[Request] Rewrite everything in the listing from the line containing "kingdom: Plantae" down to the line containing "scientific name: Albizia antunesiana", substituting "species" for "scientific name" and leaving all else unchanged.
□ □ □ □ □ □ □
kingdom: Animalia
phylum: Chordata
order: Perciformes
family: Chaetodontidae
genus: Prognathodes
□ □ □ □ □ □ □
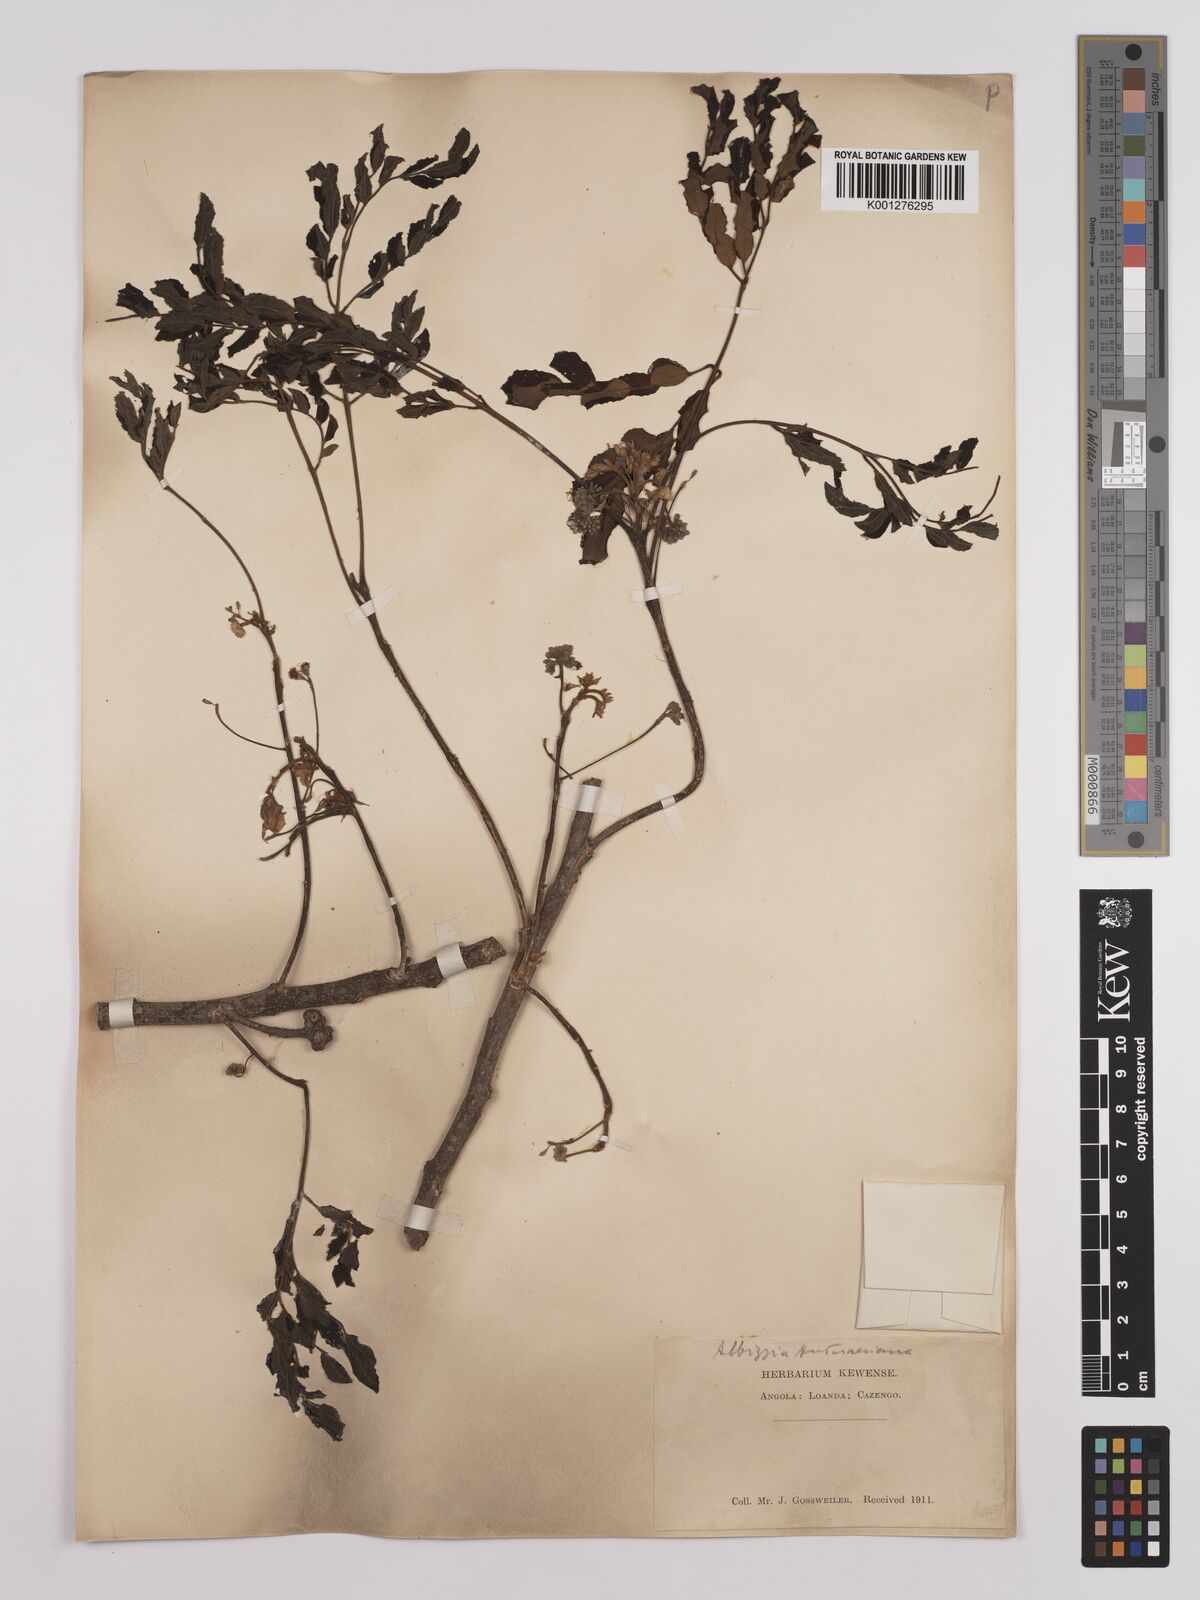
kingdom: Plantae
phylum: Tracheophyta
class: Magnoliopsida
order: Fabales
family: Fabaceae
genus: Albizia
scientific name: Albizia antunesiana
□ □ □ □ □ □ □
[Solution to the exercise]
kingdom: Plantae
phylum: Tracheophyta
class: Magnoliopsida
order: Fabales
family: Fabaceae
genus: Albizia
species: Albizia antunesiana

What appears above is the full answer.